● **Text for analysis**
______

REDWOOD CITY, Calif., Nov. 13 /PRNewswire-FirstCall/ — Maxygen, Inc. (Nasdaq: MAXYNews), a biotechnology company focused on the development of improved protein drugs, today announced that it is commencing a modified “Dutch Auction” tender offer to repurchase 6,557,377 shares of its common stock, representing approximately 17% of Maxygen’s outstanding shares. The closing price of Maxygen’s common stock on the Nasdaq Global Market on November 12, 2009 was $5.03.

Maxygen intends to finance the repurchases from cash on hand. At September 30, 2009, cash, cash equivalents and marketable securities totaled $203.0 million, $20.3 million of which was held by Maxygen’s majority-owned subsidiary, Perseid Therapeutics LLC, and may only be used for Perseid’s operations.

Under the tender offer, stockholders will have the opportunity to tender some or all of their shares at a price within a range of $5.30 to $6.10 per share. Based on the number of shares tendered and the prices specified by the tendering stockholders, Maxygen will determine the lowest per share price within the range that will enable it to buy 6,557,377 shares, or such lesser number of shares that are properly tendered. If more than 6,557,377 shares are properly tendered at or below the determined price per share, Maxygen will purchase shares tendered at the determined price per share, on a pro rated basis. Additionally, if more than 6,557,377 shares are properly tendered, the number of shares to be repurchased by Maxygen pursuant to the tender offer may, at the discretion of Maxygen, be increased by up to 2% of Maxygen’s outstanding shares, or approximately 787,726 shares, without amending or extending the tender offer.

Stockholders whose shares are purchased in the offer will be paid the determined purchase price per share net in cash, without interest, promptly after the expiration of the offer period. The offer is not contingent upon any minimum number of shares being tendered, and is subject to a number of other terms and conditions specified in the offer to purchase that is being distributed to stockholders. The offer will expire at 12:00 midnight, New York City Time, on Friday, December 11, 2009 (which is the end of the day on December 11, 2009), unless extended by Maxygen. Tenders of Maxygen’s common stock must be made prior to the expiration of the tender offer and may be withdrawn at any time prior to the expiration of the tender offer.

______

● **Record excerpts**
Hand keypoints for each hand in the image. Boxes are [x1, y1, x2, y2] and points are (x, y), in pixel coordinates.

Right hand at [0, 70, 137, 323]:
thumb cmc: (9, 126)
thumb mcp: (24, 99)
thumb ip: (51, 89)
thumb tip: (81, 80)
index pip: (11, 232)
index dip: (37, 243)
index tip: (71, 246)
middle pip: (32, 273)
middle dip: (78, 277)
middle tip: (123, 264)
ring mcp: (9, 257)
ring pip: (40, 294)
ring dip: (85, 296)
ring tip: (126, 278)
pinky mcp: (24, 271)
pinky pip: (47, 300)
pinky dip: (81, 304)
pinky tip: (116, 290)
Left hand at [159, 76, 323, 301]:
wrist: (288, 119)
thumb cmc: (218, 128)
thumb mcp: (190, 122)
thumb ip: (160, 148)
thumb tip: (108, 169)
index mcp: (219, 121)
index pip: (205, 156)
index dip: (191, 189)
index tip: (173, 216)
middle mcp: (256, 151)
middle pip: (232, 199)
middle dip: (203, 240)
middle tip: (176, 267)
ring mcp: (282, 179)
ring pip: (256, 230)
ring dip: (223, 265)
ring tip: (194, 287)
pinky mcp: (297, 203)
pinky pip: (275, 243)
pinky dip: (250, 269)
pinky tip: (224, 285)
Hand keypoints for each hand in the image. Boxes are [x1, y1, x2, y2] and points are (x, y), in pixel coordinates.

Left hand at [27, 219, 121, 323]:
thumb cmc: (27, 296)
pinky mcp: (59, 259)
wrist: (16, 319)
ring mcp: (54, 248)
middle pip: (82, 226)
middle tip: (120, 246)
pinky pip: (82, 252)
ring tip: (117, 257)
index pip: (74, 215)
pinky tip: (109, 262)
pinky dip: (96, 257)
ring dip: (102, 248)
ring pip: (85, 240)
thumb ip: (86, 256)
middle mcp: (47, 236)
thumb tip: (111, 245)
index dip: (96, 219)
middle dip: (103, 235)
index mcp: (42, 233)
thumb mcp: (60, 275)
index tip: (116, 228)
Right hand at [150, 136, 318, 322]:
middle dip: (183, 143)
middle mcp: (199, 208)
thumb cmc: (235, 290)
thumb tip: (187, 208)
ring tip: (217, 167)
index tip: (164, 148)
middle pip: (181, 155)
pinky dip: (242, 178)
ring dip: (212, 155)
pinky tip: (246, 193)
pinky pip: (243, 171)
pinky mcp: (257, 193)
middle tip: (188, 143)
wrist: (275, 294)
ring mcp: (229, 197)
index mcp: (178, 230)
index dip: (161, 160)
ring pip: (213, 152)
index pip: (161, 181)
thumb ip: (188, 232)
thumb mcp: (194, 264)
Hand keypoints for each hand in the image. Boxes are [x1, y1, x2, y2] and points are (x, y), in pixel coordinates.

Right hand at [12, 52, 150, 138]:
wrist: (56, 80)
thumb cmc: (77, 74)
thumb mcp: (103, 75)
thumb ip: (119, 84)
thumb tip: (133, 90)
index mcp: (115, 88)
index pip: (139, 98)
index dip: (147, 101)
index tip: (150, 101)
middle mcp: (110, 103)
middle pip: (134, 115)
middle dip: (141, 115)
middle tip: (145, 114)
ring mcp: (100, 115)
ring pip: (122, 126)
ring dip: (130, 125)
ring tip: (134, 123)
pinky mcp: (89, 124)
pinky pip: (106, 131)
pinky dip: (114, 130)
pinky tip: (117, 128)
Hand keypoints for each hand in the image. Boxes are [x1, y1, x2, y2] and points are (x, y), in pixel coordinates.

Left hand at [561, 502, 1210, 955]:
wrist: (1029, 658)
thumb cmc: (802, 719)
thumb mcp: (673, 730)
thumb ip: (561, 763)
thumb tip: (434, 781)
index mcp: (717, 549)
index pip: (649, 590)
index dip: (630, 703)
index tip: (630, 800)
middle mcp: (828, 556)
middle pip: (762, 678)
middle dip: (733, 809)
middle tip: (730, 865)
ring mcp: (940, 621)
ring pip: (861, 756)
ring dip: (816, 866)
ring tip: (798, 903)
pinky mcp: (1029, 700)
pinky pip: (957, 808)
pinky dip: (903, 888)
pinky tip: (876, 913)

______

● **To do**
**1)** Using the Maxygen tender offer announcement, decide whether each statement agrees with it. Answer yes or no for each and quote the words that decide it.
(a) The offer will go ahead only if a minimum number of shares is tendered.
(b) Maxygen plans to pay for the repurchases with cash on hand.
(c) Stockholders can withdraw tendered shares at any time before the offer expires.
**2)** Continue the Maxygen tender offer announcement from its final sentence, which says tenders may be withdrawn before the offer expires.

● **Outputs by task**
**1)**
(a) No: "The offer is not contingent upon any minimum number of shares being tendered"
(b) Yes: "Maxygen intends to finance the repurchases from cash on hand."
(c) Yes: "may be withdrawn at any time prior to the expiration of the tender offer"

**2)**
The information agent for the offer is Okapi Partners LLC and the depositary for the offer is Computershare Trust Company. Lazard Freres & Co. LLC is providing strategic advisory services to Maxygen in connection with the offer. None of Maxygen, its board of directors or the information agent is making any recommendation to stockholders as to whether to tender or refrain from tendering their shares into the tender offer. Stockholders must decide how many shares they will tender, if any, and the price within the stated range at which they will offer their shares for purchase by Maxygen.

IMPORTANT NOTICE: This press release is for informational purposes only and is neither an offer to buy nor the solicitation of an offer to sell any shares of Maxygen’s common stock. The tender offer is being made solely by the offer to purchase, the related letter of transmittal and other related documents that Maxygen is sending to its stockholders. The materials will be filed as exhibits to Maxygen’s tender offer statement on Schedule TO, which will be filed with the Securities and Exchange Commission, as well as any subsequent amendment or supplement. These tender offer materials contain important information that investors are urged to read carefully before making any decision with respect to the tender offer. Each of these documents has been or will be filed with the Securities and Exchange Commission, and investors may obtain them for free from the Securities and Exchange Commission at its website (www.sec.gov) or from Okapi Partners, the information agent for the tender offer, by directing such request to: Okapi Partners LLC, 780 Third Avenue, 30th Fl., New York, NY 10017, telephone (212) 297-0720 or toll-free (877) 285-5990.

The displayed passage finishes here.